[Saved data entries]
----
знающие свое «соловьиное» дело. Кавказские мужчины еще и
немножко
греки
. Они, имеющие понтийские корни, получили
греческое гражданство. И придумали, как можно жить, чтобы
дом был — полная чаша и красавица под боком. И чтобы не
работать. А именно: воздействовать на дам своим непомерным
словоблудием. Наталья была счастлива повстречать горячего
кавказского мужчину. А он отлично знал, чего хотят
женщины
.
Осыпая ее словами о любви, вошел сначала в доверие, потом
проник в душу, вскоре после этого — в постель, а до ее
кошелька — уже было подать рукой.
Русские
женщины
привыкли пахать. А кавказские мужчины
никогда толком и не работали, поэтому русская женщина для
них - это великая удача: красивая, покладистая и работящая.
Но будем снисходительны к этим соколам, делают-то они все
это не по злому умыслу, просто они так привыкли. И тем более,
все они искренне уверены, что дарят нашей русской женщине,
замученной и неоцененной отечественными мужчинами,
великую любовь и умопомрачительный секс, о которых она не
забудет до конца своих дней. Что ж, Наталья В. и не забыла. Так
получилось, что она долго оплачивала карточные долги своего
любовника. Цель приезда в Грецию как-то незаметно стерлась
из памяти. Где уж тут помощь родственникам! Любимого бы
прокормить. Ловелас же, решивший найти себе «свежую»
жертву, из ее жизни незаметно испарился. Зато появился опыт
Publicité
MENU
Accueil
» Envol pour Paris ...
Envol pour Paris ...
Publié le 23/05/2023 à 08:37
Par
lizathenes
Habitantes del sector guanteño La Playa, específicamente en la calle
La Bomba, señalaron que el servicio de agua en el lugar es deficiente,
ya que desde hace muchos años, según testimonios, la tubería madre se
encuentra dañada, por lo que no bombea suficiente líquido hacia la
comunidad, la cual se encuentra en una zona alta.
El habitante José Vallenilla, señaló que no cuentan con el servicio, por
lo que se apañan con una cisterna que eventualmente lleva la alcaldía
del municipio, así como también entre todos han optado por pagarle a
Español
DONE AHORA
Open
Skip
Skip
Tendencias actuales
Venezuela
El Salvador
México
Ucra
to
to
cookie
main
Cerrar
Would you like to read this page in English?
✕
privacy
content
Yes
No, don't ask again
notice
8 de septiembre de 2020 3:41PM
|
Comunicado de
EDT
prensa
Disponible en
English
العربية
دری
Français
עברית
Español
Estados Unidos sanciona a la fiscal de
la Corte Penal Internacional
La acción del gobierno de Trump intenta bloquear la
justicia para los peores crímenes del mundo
----
PROBLEM STATEMENT:
Every record, word for word, must be returned.

RESPONSE BELOW:
знающие свое «соловьиное» дело. Кавказские мужчины еще и
немножко
греки
. Они, имеющие понтийские корни, получили
греческое гражданство. И придумали, как можно жить, чтобы
дом был — полная чаша и красавица под боком. И чтобы не
работать. А именно: воздействовать на дам своим непомерным
словоблудием. Наталья была счастлива повстречать горячего
кавказского мужчину. А он отлично знал, чего хотят
женщины
.
Осыпая ее словами о любви, вошел сначала в доверие, потом
проник в душу, вскоре после этого — в постель, а до ее
кошелька — уже было подать рукой.
Русские
женщины
привыкли пахать. А кавказские мужчины
никогда толком и не работали, поэтому русская женщина для
них - это великая удача: красивая, покладистая и работящая.
Но будем снисходительны к этим соколам, делают-то они все
это не по злому умыслу, просто они так привыкли. И тем более,
все они искренне уверены, что дарят нашей русской женщине,
замученной и неоцененной отечественными мужчинами,
великую любовь и умопомрачительный секс, о которых она не
забудет до конца своих дней. Что ж, Наталья В. и не забыла. Так
получилось, что она долго оплачивала карточные долги своего
любовника. Цель приезда в Грецию как-то незаметно стерлась
из памяти. Где уж тут помощь родственникам! Любимого бы
прокормить. Ловелас же, решивший найти себе «свежую»
жертву, из ее жизни незаметно испарился. Зато появился опыт
Publicité
MENU
Accueil
» Envol pour Paris ...
Envol pour Paris ...
Publié le 23/05/2023 à 08:37
Par
lizathenes
Habitantes del sector guanteño La Playa, específicamente en la calle
La Bomba, señalaron que el servicio de agua en el lugar es deficiente,
ya que desde hace muchos años, según testimonios, la tubería madre se
encuentra dañada, por lo que no bombea suficiente líquido hacia la
comunidad, la cual se encuentra en una zona alta.
El habitante José Vallenilla, señaló que no cuentan con el servicio, por
lo que se apañan con una cisterna que eventualmente lleva la alcaldía
del municipio, así como también entre todos han optado por pagarle a
Español
DONE AHORA
Open
Skip
Skip
Tendencias actuales
Venezuela
El Salvador
México
Ucra
to
to
cookie
main
Cerrar
Would you like to read this page in English?
✕
privacy
content
Yes
No, don't ask again
notice
8 de septiembre de 2020 3:41PM
|
Comunicado de
EDT
prensa
Disponible en
English
العربية
دری
Français
עברית
Español
Estados Unidos sanciona a la fiscal de
la Corte Penal Internacional
La acción del gobierno de Trump intenta bloquear la
justicia para los peores crímenes del mundo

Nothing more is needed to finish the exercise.